Isu Label BPA, Kemenperin Enggan Dibenturkan dengan BPOM

Sesama institusi negara demi kepentingan bersama

Balikpapan, IDN Times - Wacana Rancangan Peraturan Kepala BPOM tentang pelabelan bebas BPA (Bisfenol-A) terus bergulir. Kementerian Peridustrian angkat bicara, dan risi lembaganya terkesan dibenturkan dengan Badan Pengawasan Obat dan Makanan (BPOM).

“Biar tidak gaduh, saya tidak berani banyak omong.
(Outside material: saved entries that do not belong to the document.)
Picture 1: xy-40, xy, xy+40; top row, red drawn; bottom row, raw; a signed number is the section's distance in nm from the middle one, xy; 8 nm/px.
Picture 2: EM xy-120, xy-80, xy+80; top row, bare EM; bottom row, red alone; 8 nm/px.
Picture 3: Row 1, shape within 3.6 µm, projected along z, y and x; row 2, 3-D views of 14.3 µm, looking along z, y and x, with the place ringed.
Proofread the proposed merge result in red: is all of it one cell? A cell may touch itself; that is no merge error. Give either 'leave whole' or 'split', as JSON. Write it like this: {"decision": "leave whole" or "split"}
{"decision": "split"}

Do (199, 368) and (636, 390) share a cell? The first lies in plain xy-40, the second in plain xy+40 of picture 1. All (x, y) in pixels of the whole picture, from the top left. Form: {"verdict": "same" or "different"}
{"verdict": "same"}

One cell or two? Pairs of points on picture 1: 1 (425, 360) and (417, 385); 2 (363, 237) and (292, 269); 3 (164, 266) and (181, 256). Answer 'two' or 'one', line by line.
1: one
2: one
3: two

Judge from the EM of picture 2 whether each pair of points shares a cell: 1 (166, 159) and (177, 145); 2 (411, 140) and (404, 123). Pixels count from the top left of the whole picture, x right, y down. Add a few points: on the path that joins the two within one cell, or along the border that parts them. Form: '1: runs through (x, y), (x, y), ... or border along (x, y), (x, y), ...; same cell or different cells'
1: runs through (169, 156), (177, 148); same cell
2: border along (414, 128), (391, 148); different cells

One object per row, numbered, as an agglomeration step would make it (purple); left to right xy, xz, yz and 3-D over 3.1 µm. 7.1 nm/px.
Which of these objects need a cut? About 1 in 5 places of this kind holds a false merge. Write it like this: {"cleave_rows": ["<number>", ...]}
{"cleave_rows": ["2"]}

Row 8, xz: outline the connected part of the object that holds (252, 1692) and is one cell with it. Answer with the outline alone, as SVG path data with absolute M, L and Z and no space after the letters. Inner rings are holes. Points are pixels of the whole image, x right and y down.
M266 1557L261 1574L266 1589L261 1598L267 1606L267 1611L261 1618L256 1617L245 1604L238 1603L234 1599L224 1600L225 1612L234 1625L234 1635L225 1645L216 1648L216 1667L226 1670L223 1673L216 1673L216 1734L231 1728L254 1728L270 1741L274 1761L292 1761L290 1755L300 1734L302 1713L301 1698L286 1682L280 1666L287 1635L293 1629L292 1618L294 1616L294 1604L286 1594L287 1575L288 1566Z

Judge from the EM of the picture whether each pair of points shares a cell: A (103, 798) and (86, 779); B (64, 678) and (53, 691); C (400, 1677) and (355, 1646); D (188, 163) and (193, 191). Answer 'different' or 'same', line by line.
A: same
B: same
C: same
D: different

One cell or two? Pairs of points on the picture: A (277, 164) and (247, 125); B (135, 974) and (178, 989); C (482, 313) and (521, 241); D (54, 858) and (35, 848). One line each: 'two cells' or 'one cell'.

Pak menteri tidak mau gaduh, begitu juga pak presiden,” kata Edy Sutopo, Direktur Industri Minuman, Hasil Tembakau dan Bahan Penyegar Kementerian Perindustrian, Selasa (14/12/2021).

1. Kementerian Perindustrian dibawa kemana-mana

Isu Label BPA, Kemenperin Enggan Dibenturkan dengan BPOMTajuknews

Ia mengaku enggan Kementerian Perindustrian dibawa-bawa dalam polemik narasi publik, terutama soal rencana pelabelan BPA Free di produk air minum dalam kemasan (AMDK). Masalah ini bergulir lama, setahun, dan dipenuhi narasi dari pihak organisasi lobi bisnis industri air minum kemasan,  salah satu asosiasi air kemasan. 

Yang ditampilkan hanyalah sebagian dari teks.